→ ЧТО СДЕЛАТЬ:
Перепишите данные от самого начала до строки с «coroană al xanaxului: Cum a rămas» включительно, заменив «Feuerwehr» на «Polizei». Всё остальное оставьте без изменений.

→ ИМЕЮЩИЕСЯ ДАННЫЕ:
----

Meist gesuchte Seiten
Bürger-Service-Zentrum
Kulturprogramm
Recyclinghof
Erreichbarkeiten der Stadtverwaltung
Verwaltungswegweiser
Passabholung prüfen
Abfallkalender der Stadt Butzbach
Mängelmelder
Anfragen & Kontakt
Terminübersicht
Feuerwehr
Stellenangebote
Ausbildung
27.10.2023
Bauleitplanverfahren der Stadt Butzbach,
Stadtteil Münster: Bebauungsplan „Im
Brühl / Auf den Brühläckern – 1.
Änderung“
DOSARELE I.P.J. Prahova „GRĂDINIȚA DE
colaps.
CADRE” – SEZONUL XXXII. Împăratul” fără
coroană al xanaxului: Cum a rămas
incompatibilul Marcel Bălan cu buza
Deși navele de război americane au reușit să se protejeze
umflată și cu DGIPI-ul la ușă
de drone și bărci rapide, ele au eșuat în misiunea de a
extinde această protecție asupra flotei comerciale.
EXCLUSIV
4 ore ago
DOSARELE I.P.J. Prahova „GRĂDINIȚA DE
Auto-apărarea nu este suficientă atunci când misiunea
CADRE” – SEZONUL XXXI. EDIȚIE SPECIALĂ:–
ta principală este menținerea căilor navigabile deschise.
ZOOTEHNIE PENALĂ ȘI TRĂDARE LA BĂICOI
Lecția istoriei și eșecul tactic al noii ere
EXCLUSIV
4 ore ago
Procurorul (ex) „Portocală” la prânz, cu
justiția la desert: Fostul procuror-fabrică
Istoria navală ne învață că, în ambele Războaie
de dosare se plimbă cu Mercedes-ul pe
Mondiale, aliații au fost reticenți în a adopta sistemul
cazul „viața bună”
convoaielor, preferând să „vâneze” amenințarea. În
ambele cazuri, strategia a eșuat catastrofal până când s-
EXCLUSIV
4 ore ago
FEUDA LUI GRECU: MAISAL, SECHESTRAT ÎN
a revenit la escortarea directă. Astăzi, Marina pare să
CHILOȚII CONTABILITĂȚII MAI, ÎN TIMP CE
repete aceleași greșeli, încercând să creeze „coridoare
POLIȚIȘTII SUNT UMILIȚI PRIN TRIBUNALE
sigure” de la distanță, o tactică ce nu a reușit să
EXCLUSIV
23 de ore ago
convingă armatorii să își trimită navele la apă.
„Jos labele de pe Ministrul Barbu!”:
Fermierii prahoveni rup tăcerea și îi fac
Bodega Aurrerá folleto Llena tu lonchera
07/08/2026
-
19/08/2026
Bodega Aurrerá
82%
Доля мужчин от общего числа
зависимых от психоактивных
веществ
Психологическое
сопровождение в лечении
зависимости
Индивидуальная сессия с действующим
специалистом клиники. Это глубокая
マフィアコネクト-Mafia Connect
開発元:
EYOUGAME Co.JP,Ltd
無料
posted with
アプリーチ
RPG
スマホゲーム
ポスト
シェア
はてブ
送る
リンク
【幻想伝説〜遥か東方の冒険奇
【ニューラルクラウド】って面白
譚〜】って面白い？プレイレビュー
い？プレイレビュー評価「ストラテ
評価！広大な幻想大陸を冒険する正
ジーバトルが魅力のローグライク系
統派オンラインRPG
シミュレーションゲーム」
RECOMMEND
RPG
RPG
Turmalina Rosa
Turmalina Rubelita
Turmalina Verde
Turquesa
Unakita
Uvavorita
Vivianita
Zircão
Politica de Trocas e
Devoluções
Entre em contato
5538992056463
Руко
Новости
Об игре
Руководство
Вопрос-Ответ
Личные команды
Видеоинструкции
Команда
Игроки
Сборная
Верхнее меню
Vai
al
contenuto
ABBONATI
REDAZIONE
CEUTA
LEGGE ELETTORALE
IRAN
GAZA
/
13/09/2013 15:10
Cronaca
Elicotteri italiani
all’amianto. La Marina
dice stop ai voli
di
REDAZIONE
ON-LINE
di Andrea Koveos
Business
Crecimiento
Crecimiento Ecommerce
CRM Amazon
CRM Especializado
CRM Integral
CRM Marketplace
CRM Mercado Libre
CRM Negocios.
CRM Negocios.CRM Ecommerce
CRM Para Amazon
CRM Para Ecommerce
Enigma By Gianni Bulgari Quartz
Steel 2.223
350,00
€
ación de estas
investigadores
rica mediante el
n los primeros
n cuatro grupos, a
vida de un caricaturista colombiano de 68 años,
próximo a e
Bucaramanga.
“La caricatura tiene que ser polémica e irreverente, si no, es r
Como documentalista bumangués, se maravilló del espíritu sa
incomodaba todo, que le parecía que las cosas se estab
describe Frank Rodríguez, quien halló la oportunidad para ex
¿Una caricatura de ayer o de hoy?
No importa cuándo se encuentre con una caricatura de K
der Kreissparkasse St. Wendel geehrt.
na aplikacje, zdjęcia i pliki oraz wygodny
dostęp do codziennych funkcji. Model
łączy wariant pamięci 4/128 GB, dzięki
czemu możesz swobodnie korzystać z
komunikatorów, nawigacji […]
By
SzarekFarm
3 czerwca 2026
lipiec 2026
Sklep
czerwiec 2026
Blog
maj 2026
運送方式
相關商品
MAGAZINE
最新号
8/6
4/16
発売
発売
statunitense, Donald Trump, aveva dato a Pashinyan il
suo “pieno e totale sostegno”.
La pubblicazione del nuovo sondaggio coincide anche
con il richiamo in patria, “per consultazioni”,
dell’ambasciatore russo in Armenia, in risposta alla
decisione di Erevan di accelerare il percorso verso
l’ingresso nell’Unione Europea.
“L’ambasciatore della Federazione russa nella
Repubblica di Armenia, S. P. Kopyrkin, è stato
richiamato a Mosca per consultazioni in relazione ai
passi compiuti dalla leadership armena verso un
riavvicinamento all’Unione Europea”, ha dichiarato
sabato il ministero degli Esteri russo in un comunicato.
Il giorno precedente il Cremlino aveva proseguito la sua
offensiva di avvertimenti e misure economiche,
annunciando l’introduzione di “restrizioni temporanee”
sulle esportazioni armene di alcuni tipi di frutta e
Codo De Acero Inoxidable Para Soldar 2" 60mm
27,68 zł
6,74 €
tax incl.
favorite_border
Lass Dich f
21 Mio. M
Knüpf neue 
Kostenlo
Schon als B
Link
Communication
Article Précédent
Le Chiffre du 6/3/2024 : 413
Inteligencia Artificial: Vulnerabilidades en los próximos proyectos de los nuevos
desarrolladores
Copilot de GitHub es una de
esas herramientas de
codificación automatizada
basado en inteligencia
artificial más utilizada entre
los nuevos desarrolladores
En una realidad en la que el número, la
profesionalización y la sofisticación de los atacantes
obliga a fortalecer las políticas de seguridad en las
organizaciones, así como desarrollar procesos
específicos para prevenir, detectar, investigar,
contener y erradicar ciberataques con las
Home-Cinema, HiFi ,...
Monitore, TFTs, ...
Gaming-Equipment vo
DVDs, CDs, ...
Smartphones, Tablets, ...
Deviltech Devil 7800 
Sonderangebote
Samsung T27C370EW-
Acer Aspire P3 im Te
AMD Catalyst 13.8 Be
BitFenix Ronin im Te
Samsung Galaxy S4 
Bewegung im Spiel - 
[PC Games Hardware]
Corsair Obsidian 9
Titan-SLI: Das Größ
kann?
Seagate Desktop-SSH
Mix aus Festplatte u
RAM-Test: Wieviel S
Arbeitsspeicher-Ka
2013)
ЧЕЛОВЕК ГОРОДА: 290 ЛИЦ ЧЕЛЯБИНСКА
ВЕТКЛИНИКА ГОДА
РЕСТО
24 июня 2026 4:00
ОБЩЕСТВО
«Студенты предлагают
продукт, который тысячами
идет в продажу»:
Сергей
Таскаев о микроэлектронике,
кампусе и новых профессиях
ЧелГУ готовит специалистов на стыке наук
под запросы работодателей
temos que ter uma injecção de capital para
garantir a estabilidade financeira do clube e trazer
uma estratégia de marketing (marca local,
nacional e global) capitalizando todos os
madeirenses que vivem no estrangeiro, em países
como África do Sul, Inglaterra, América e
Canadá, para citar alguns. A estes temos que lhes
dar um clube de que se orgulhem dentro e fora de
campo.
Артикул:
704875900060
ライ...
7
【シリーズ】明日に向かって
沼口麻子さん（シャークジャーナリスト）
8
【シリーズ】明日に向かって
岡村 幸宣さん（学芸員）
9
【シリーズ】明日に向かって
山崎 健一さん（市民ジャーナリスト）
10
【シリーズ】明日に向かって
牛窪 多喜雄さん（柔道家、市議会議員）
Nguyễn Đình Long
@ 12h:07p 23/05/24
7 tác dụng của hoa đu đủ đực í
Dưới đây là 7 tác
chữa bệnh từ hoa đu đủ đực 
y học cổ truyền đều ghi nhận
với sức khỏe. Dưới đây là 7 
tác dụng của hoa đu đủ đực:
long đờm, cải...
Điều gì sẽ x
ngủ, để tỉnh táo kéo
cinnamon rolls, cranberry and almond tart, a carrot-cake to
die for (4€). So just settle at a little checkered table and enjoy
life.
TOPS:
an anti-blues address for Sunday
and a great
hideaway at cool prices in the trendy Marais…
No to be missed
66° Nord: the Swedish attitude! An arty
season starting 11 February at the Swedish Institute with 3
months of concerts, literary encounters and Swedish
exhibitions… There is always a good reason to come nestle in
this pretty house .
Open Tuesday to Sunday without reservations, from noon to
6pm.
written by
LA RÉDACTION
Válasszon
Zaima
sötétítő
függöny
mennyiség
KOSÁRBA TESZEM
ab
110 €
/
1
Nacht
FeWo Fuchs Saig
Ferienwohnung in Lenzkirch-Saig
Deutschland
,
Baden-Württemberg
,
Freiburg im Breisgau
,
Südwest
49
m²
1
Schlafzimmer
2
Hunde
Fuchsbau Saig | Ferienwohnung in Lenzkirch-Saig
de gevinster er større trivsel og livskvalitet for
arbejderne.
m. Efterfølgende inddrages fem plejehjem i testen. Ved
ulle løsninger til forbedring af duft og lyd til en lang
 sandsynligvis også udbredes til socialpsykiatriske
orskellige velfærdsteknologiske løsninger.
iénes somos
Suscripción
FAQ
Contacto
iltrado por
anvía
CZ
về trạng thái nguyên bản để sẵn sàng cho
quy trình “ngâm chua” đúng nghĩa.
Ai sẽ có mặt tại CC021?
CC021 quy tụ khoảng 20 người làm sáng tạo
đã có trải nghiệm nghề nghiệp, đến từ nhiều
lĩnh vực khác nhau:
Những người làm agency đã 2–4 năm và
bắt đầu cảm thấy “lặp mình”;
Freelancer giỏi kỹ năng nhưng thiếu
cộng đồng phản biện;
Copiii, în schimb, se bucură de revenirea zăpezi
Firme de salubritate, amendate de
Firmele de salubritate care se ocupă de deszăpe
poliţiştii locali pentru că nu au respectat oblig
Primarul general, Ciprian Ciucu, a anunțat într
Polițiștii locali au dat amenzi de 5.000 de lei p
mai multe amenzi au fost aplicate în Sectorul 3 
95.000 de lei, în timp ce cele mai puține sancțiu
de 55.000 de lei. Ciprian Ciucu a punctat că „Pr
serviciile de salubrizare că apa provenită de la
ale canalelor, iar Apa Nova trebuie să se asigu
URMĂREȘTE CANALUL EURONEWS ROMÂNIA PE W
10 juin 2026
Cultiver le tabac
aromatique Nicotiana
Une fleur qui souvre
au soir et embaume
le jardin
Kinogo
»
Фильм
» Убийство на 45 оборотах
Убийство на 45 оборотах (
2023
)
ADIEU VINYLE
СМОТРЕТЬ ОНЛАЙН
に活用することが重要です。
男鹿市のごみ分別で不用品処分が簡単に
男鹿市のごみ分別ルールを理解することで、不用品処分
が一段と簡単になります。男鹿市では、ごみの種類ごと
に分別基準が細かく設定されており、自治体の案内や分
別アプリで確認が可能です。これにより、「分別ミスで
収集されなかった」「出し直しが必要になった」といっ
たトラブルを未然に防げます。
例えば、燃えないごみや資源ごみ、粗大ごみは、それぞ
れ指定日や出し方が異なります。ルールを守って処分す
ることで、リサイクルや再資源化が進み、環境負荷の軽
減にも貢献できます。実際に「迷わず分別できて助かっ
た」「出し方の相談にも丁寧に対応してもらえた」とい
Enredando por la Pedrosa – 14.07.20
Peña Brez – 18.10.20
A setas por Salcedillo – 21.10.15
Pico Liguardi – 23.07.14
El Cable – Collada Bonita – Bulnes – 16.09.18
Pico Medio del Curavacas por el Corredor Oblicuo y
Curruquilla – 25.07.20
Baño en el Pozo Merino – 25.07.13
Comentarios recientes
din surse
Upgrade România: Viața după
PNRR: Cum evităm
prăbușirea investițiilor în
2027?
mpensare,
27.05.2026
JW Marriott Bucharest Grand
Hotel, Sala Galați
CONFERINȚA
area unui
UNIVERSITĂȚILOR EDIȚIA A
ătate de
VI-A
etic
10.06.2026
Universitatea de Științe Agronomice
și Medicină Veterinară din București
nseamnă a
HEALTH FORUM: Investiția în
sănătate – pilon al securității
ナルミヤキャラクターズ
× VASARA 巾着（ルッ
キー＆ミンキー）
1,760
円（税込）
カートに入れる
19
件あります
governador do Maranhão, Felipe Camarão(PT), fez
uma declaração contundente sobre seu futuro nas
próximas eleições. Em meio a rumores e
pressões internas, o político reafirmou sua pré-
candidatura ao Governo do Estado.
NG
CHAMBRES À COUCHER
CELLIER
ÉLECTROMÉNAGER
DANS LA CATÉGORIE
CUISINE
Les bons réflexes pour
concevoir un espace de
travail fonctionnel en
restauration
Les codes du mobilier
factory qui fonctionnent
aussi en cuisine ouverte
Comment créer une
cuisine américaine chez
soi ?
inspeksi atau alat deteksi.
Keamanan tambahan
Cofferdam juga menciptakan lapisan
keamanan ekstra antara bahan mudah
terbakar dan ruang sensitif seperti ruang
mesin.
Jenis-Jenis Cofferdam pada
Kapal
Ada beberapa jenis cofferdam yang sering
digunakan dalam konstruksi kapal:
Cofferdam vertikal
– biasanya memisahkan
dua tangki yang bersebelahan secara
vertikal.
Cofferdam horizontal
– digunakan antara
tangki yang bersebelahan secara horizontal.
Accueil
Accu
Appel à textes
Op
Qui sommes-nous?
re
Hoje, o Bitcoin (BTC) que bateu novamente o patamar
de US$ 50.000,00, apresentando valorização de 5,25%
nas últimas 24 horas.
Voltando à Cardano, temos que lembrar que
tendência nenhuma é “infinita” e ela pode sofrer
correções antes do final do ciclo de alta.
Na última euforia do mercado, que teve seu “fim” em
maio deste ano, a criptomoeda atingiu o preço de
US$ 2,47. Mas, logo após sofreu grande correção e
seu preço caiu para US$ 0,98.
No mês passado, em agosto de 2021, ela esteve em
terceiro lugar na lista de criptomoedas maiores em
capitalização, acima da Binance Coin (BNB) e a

----

→ РЕШЕНИЕ ЗАДАНИЯ:
Meist gesuchte Seiten
Bürger-Service-Zentrum
Kulturprogramm
Recyclinghof
Erreichbarkeiten der Stadtverwaltung
Verwaltungswegweiser
Passabholung prüfen
Abfallkalender der Stadt Butzbach
Mängelmelder
Anfragen & Kontakt
Terminübersicht
Polizei
Stellenangebote
Ausbildung
27.10.2023
Bauleitplanverfahren der Stadt Butzbach,
Stadtteil Münster: Bebauungsplan „Im
Brühl / Auf den Brühläckern – 1.
Änderung“
DOSARELE I.P.J. Prahova „GRĂDINIȚA DE
colaps.
CADRE” – SEZONUL XXXII. Împăratul” fără
coroană al xanaxului: Cum a rămas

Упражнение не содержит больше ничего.